-- WHAT YOU HAVE TO DO --
Looking at the data below, report how many lines contain "down", with no other words.

(INPUT FOR THIS TASK Opens)

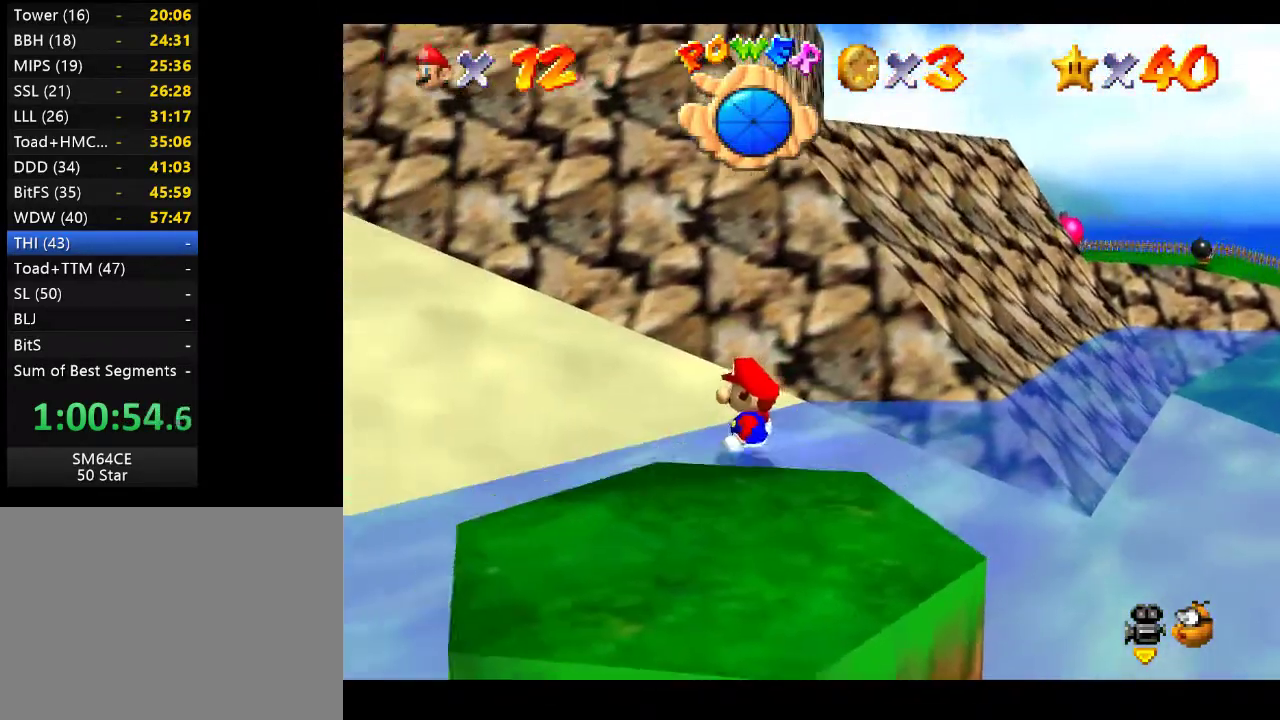
{"buttons": [], "left_stick": "center", "right_stick": "center", "events": []}
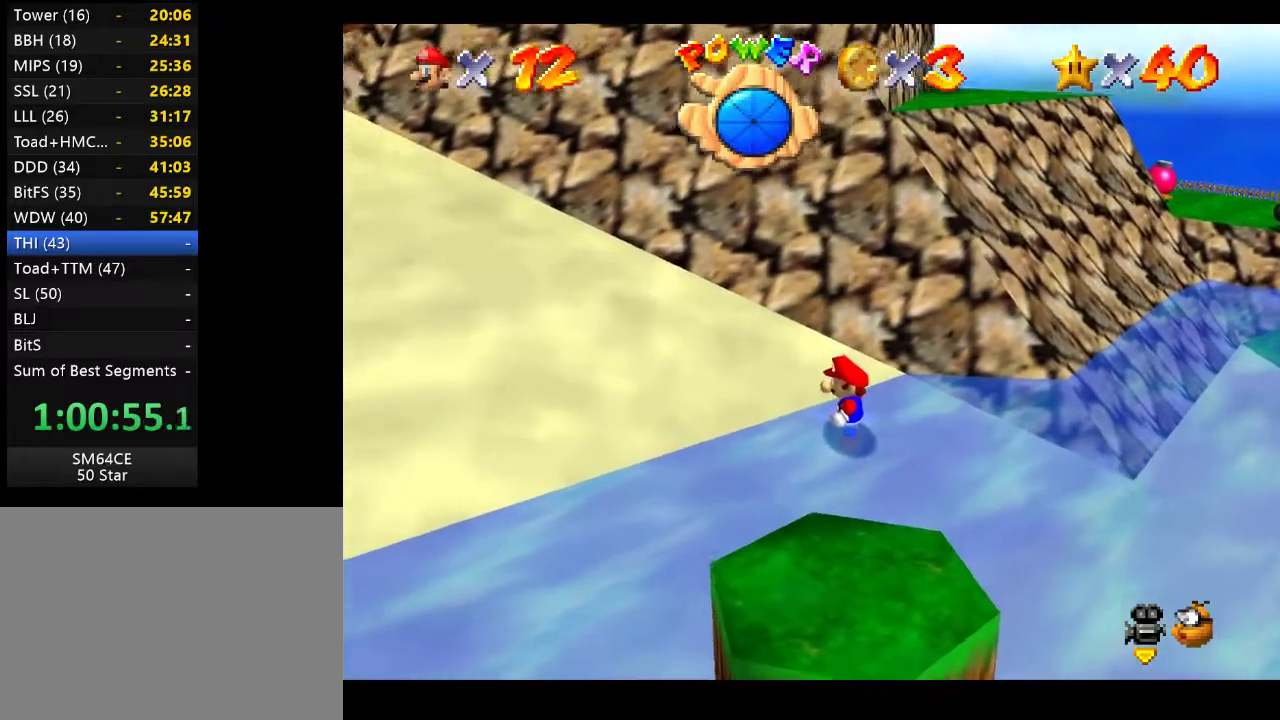
{"buttons": [], "left_stick": "center", "right_stick": "center", "events": [[400, "A", "down"], [500, "A", "up"]]}
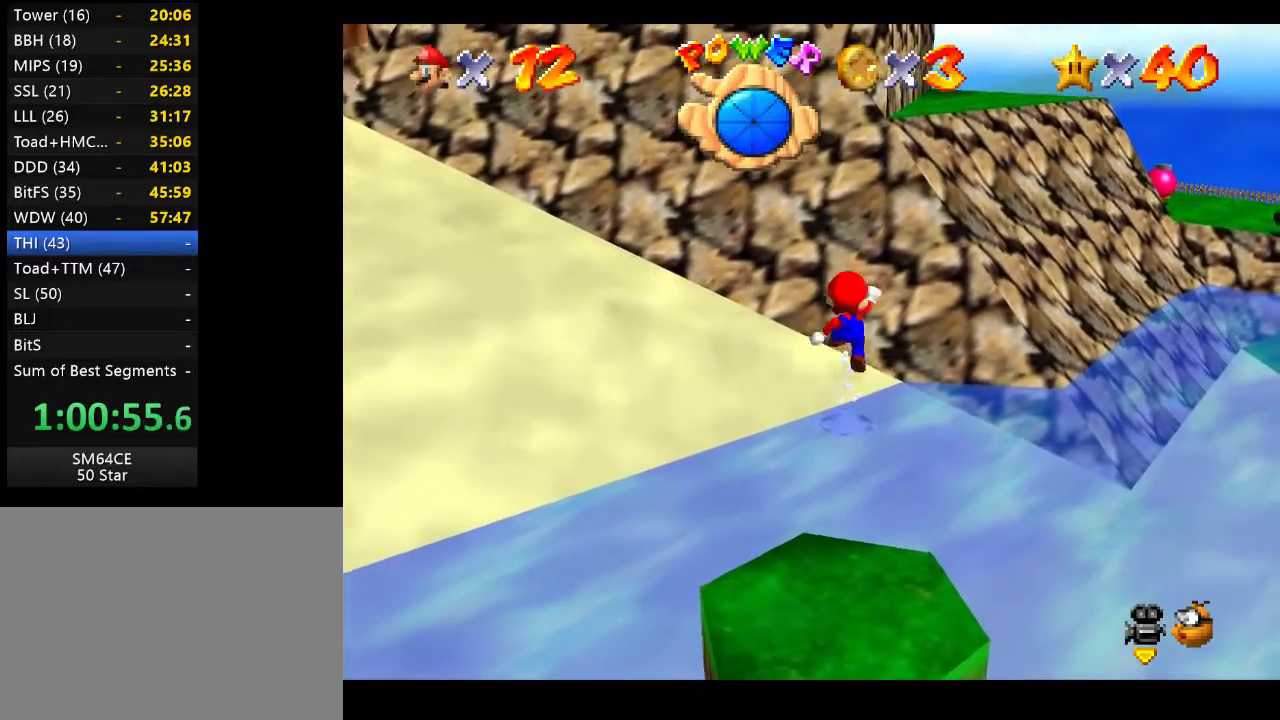
{"buttons": ["A"], "left_stick": "up", "right_stick": "center", "events": [[67, "left_stick", "up"], [450, "A", "down"]]}
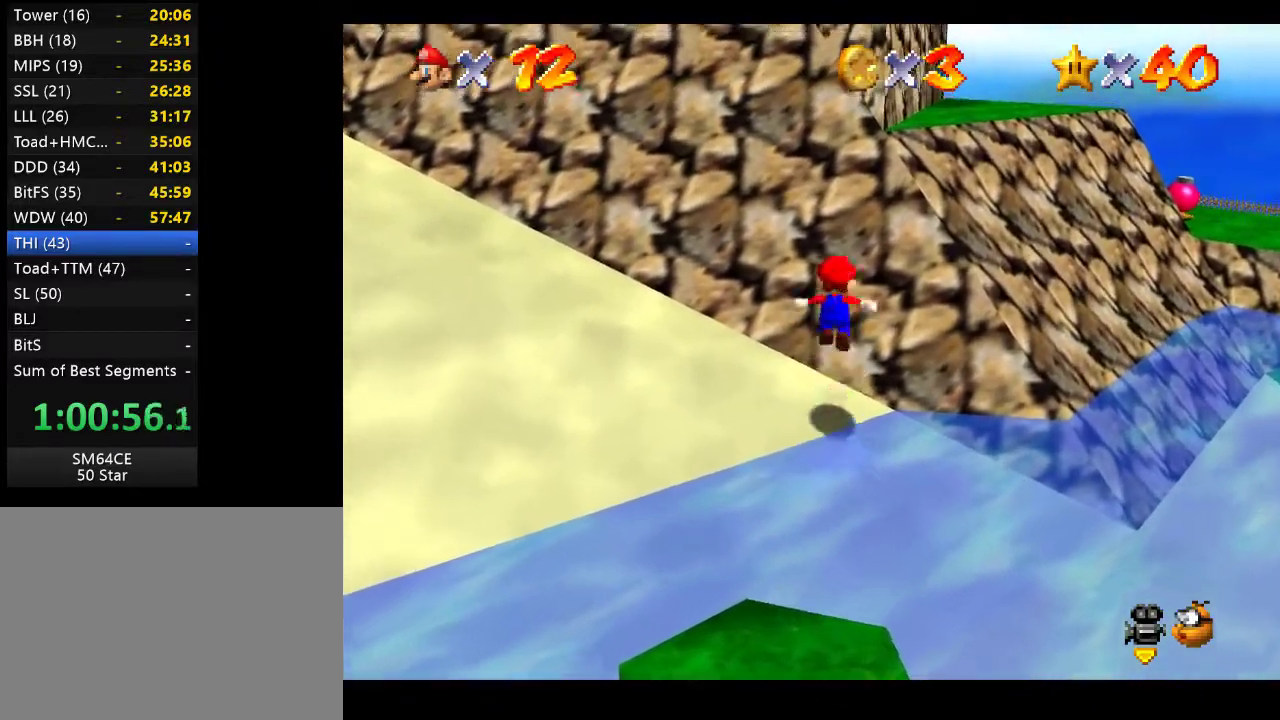
{"buttons": [], "left_stick": "up", "right_stick": "center", "events": [[250, "A", "up"]]}
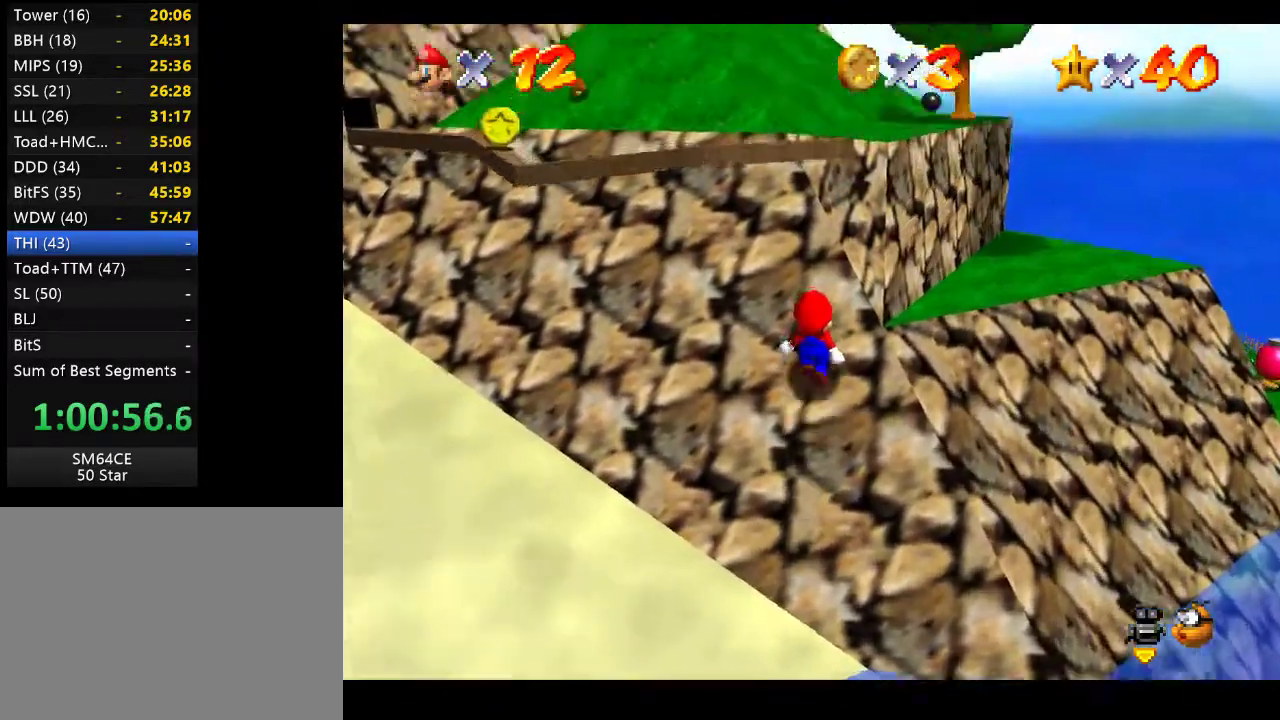
{"buttons": ["A"], "left_stick": "up-right", "right_stick": "center", "events": [[117, "A", "down"], [117, "left_stick", "up-right"]]}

(INPUT FOR THIS TASK Closes)

-- RESULT OF THE EXERCISE --
3